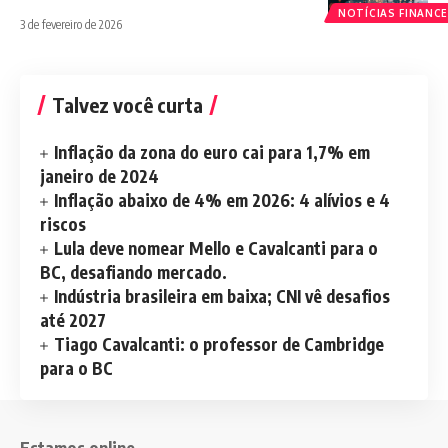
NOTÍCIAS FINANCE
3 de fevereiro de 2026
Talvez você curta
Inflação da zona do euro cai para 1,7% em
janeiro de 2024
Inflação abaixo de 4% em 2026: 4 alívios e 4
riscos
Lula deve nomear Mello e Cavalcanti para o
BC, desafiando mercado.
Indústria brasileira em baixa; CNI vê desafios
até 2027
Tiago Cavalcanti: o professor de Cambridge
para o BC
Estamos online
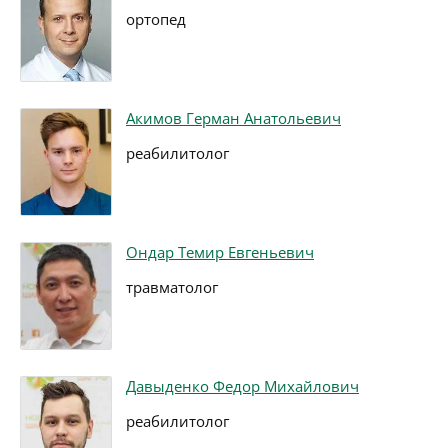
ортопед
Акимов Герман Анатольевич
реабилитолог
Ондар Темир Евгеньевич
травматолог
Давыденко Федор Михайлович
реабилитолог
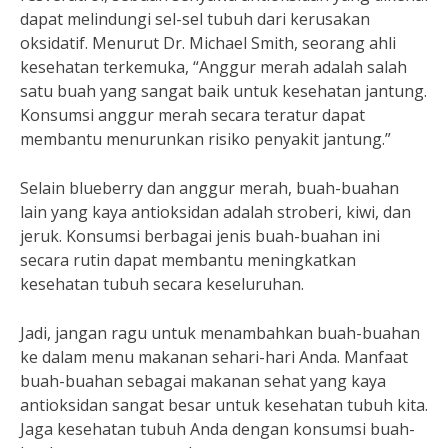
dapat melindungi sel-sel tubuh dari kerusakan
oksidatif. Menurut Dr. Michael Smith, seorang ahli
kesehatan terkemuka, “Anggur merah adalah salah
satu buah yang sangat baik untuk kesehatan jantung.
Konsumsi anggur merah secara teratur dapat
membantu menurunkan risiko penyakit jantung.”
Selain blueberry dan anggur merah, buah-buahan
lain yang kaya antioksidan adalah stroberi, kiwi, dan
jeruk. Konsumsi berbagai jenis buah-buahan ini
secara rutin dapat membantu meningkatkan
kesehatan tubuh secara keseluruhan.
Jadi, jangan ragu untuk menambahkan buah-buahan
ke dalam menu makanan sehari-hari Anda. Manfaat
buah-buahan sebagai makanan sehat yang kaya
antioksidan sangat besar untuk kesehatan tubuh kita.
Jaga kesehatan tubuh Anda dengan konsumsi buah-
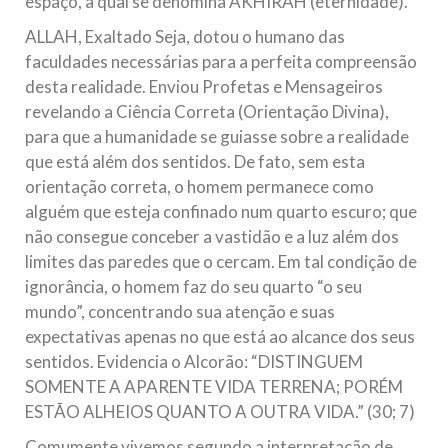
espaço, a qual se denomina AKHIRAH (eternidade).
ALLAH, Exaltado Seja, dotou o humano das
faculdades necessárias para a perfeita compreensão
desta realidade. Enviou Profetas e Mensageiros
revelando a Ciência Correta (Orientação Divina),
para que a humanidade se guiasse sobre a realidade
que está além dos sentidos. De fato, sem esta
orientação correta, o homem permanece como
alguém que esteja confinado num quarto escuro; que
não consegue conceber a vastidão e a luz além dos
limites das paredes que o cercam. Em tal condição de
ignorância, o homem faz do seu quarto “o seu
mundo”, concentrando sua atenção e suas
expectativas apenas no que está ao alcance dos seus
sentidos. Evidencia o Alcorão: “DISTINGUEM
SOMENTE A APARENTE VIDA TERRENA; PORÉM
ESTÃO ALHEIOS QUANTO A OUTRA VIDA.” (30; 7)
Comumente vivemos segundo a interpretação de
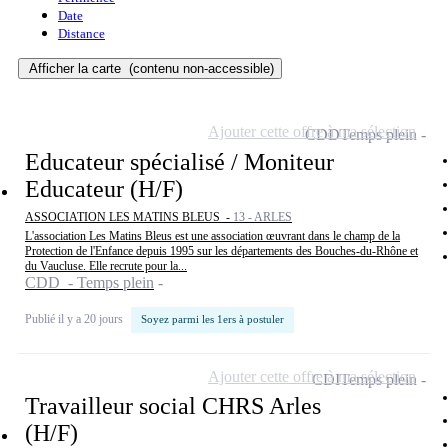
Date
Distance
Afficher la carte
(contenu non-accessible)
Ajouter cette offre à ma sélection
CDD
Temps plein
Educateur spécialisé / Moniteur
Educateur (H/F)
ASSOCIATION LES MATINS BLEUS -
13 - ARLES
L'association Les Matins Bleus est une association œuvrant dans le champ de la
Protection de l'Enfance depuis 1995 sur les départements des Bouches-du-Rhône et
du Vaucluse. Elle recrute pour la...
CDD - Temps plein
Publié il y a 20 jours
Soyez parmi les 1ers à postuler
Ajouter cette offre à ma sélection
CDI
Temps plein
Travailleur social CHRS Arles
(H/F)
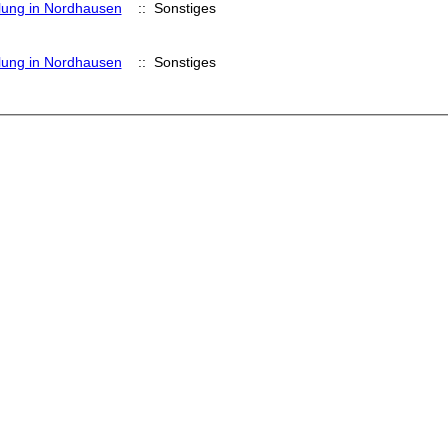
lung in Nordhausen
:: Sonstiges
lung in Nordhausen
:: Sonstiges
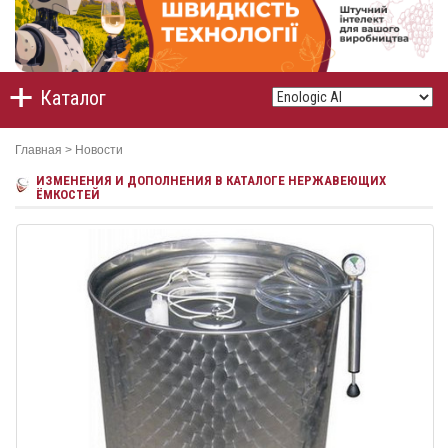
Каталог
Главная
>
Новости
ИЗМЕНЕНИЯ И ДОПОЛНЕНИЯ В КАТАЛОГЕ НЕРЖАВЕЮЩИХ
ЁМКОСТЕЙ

* * *

#### WORK TO BE COMPLETED
A faithful copy of all the entries is required, pictures excluded.

#### OUTPUT OF THE EXERCISE
NOTÍCIAS FINANCE
3 de fevereiro de 2026
Talvez você curta
Inflação da zona do euro cai para 1,7% em
janeiro de 2024
Inflação abaixo de 4% em 2026: 4 alívios e 4
riscos
Lula deve nomear Mello e Cavalcanti para o
BC, desafiando mercado.
Indústria brasileira em baixa; CNI vê desafios
até 2027
Tiago Cavalcanti: o professor de Cambridge
para o BC
Estamos online
ортопед
Акимов Герман Анатольевич
реабилитолог
Ондар Темир Евгеньевич
травматолог
Давыденко Федор Михайлович
реабилитолог
dapat melindungi sel-sel tubuh dari kerusakan
oksidatif. Menurut Dr. Michael Smith, seorang ahli
kesehatan terkemuka, “Anggur merah adalah salah
satu buah yang sangat baik untuk kesehatan jantung.
Konsumsi anggur merah secara teratur dapat
membantu menurunkan risiko penyakit jantung.”
Selain blueberry dan anggur merah, buah-buahan
lain yang kaya antioksidan adalah stroberi, kiwi, dan
jeruk. Konsumsi berbagai jenis buah-buahan ini
secara rutin dapat membantu meningkatkan
kesehatan tubuh secara keseluruhan.
Jadi, jangan ragu untuk menambahkan buah-buahan
ke dalam menu makanan sehari-hari Anda. Manfaat
buah-buahan sebagai makanan sehat yang kaya
antioksidan sangat besar untuk kesehatan tubuh kita.
Jaga kesehatan tubuh Anda dengan konsumsi buah-
espaço, a qual se denomina AKHIRAH (eternidade).
ALLAH, Exaltado Seja, dotou o humano das
faculdades necessárias para a perfeita compreensão
desta realidade. Enviou Profetas e Mensageiros
revelando a Ciência Correta (Orientação Divina),
para que a humanidade se guiasse sobre a realidade
que está além dos sentidos. De fato, sem esta
orientação correta, o homem permanece como
alguém que esteja confinado num quarto escuro; que
não consegue conceber a vastidão e a luz além dos
limites das paredes que o cercam. Em tal condição de
ignorância, o homem faz do seu quarto “o seu
mundo”, concentrando sua atenção e suas
expectativas apenas no que está ao alcance dos seus
sentidos. Evidencia o Alcorão: “DISTINGUEM
SOMENTE A APARENTE VIDA TERRENA; PORÉM
ESTÃO ALHEIOS QUANTO A OUTRA VIDA.” (30; 7)
Comumente vivemos segundo a interpretação de
Date
Distance
Afficher la carte
(contenu non-accessible)
Ajouter cette offre à ma sélection
CDD
Temps plein
Educateur spécialisé / Moniteur
Educateur (H/F)
ASSOCIATION LES MATINS BLEUS -
13 - ARLES
L'association Les Matins Bleus est une association œuvrant dans le champ de la
Protection de l'Enfance depuis 1995 sur les départements des Bouches-du-Rhône et
du Vaucluse. Elle recrute pour la...
CDD - Temps plein
Publié il y a 20 jours
Soyez parmi les 1ers à postuler
Ajouter cette offre à ma sélection
CDI
Temps plein
Travailleur social CHRS Arles
(H/F)
lung in Nordhausen
:: Sonstiges
lung in Nordhausen
:: Sonstiges
Каталог
Главная
>
Новости
ИЗМЕНЕНИЯ И ДОПОЛНЕНИЯ В КАТАЛОГЕ НЕРЖАВЕЮЩИХ
ЁМКОСТЕЙ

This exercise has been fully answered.